When I finally have children who are bilingual, I will be prepared for the language they use, at least till 8, but I have years to catch up still...

nick   March 27th, 2012 6:40p.m.

When I was learning Spanish in Costa Rica, there were these two eight-year-olds that would always come try to talk to me, very emphatically. They really wanted me to understand. I couldn't get a single word. Eventually their cousin came over and told me that one was saying that he has a button on his shirt where if you press it, he grows wings like Buzz Lightyear, and when the other was pointing at his arm, he wanted me to know that he has blood under there, and what gymnastics moves do I know?

paddy665   March 27th, 2012 11:49p.m.

I think most kids in China are too scared to talk to me. Except the yelled, "Hello Lao Wai Hello", or "What's your name?" that all expats in China come to hate/love after spending time in China.

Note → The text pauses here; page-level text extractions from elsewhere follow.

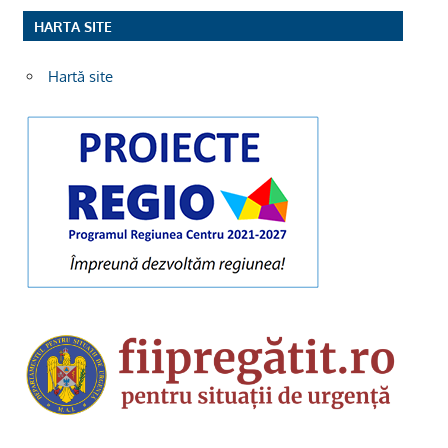
HARTA SITE
Hartă site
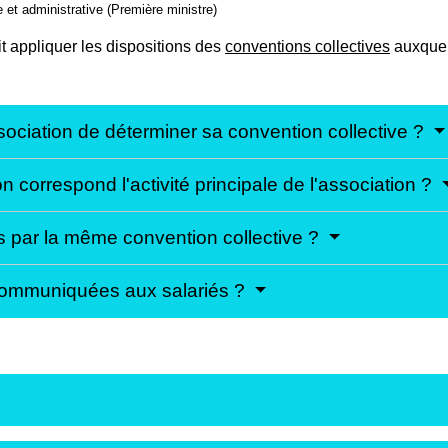
le et administrative (Première ministre)
t appliquer les dispositions des
conventions collectives
auxquell
sociation de déterminer sa convention collective ?
correspond l'activité principale de l'association ?
és par la même convention collective ?
 communiquées aux salariés ?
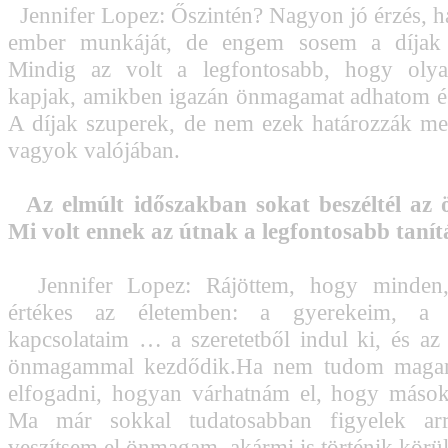
Jennifer Lopez: Őszintén? Nagyon jó érzés, ha
ember munkáját, de engem sosem a díjak 
Mindig az volt a legfontosabb, hogy olya
kapjak, amikben igazán önmagamat adhatom és
A díjak szuperek, de nem ezek határozzák me
vagyok valójában.
Az elmúlt időszakban sokat beszéltél az 
Mi volt ennek az útnak a legfontosabb tanít
Jennifer Lopez: Rájöttem, hogy minden,
értékes az életemben: a gyerekeim, 
kapcsolataim … a szeretetből indul ki, és az i
önmagammal kezdődik.Ha nem tudom magam 
elfogadni, hogyan várhatnám el, hogy máso
Ma már sokkal tudatosabban figyelek ar
veszítsem el önmagam, akármi is történik körü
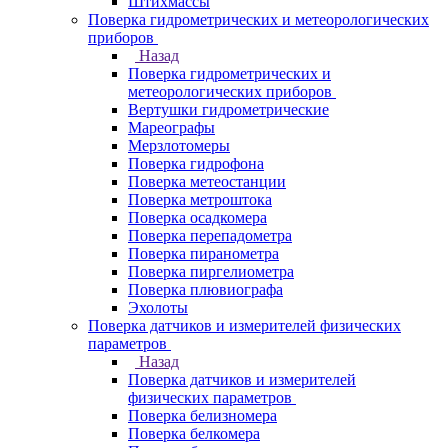
Штихмассы
Поверка гидрометрических и метеорологических
приборов
Назад
Поверка гидрометрических и
метеорологических приборов
Вертушки гидрометрические
Мареографы
Мерзлотомеры
Поверка гидрофона
Поверка метеостанции
Поверка метроштока
Поверка осадкомера
Поверка перепадометра
Поверка пиранометра
Поверка пиргелиометра
Поверка плювиографа
Эхолоты
Поверка датчиков и измерителей физических
параметров
Назад
Поверка датчиков и измерителей
физических параметров
Поверка белизномера
Поверка белкомера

Whenever I try to go and actually talk to them they are too shy to speak to me in Chinese, it could also be because they can't speak putonghua very well.

Maybe I should try harder to talk to kids.

junglegirl   March 28th, 2012 7:03a.m.

@Nick: So what gymnastics moves do you know?

nick   March 28th, 2012 9:03a.m.

Not very many: forward roll, handstand, headstand, frogstand, cartwheel, somersault, worm. There's no reason why the kids would think I actually knew gymnastics except that they hope that everyone can do tricks for their pleasure.

Renbit   April 16th, 2012 10:03p.m.

I can definitely see the issue with trying to catch on to kid-speak in a foreign tongue. Sounds fun though!